[Dataset records]
* * * * * * * * *

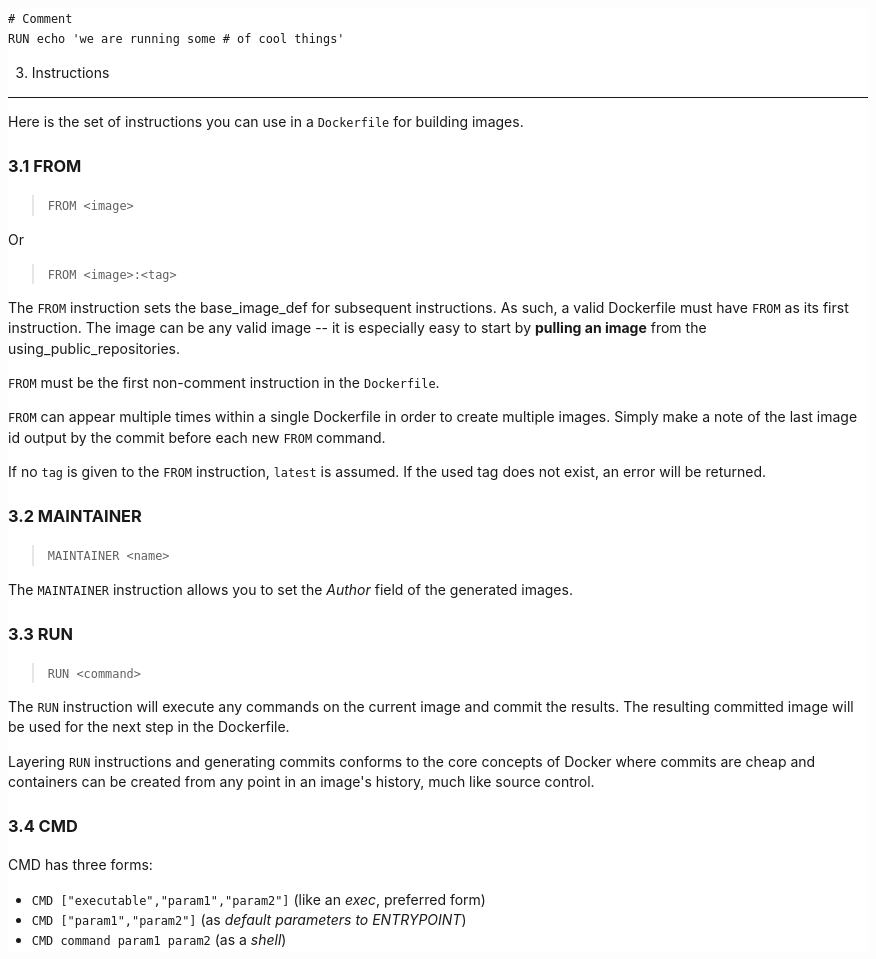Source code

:     # Comment
    RUN echo 'we are running some # of cool things'

3. Instructions
---------------

Here is the set of instructions you can use in a `Dockerfile` for
building images.

### 3.1 FROM

> `FROM <image>`

Or

> `FROM <image>:<tag>`

The `FROM` instruction sets the base\_image\_def for subsequent
instructions. As such, a valid Dockerfile must have `FROM` as its first
instruction. The image can be any valid image -- it is especially easy
to start by **pulling an image** from the using\_public\_repositories.

`FROM` must be the first non-comment instruction in the `Dockerfile`.

`FROM` can appear multiple times within a single Dockerfile in order to
create multiple images. Simply make a note of the last image id output
by the commit before each new `FROM` command.

If no `tag` is given to the `FROM` instruction, `latest` is assumed. If
the used tag does not exist, an error will be returned.

### 3.2 MAINTAINER

> `MAINTAINER <name>`

The `MAINTAINER` instruction allows you to set the *Author* field of the
generated images.

### 3.3 RUN

> `RUN <command>`

The `RUN` instruction will execute any commands on the current image and
commit the results. The resulting committed image will be used for the
next step in the Dockerfile.

Layering `RUN` instructions and generating commits conforms to the core
concepts of Docker where commits are cheap and containers can be created
from any point in an image's history, much like source control.

### 3.4 CMD

CMD has three forms:

-   `CMD ["executable","param1","param2"]` (like an *exec*, preferred
    form)
-   `CMD ["param1","param2"]` (as *default parameters to ENTRYPOINT*)
-   `CMD command param1 param2` (as a *shell*)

* * * * * * * * *

Update the records by changing every "Dockerfile" to "Containerfile" and keeping everything else as it is. Leave the pictures out of your answer.

Source code

:     # Comment
    RUN echo 'we are running some # of cool things'

3. Instructions
---------------

Here is the set of instructions you can use in a `Containerfile` for
building images.

### 3.1 FROM

> `FROM <image>`

Or

> `FROM <image>:<tag>`

The `FROM` instruction sets the base\_image\_def for subsequent
instructions. As such, a valid Containerfile must have `FROM` as its first
instruction. The image can be any valid image -- it is especially easy
to start by **pulling an image** from the using\_public\_repositories.

`FROM` must be the first non-comment instruction in the `Containerfile`.

`FROM` can appear multiple times within a single Containerfile in order to
create multiple images. Simply make a note of the last image id output
by the commit before each new `FROM` command.

If no `tag` is given to the `FROM` instruction, `latest` is assumed. If
the used tag does not exist, an error will be returned.

### 3.2 MAINTAINER

> `MAINTAINER <name>`

The `MAINTAINER` instruction allows you to set the *Author* field of the
generated images.

### 3.3 RUN

> `RUN <command>`

The `RUN` instruction will execute any commands on the current image and
commit the results. The resulting committed image will be used for the
next step in the Containerfile.

Layering `RUN` instructions and generating commits conforms to the core
concepts of Docker where commits are cheap and containers can be created
from any point in an image's history, much like source control.

### 3.4 CMD

CMD has three forms:

-   `CMD ["executable","param1","param2"]` (like an *exec*, preferred
    form)
-   `CMD ["param1","param2"]` (as *default parameters to ENTRYPOINT*)
-   `CMD command param1 param2` (as a *shell*)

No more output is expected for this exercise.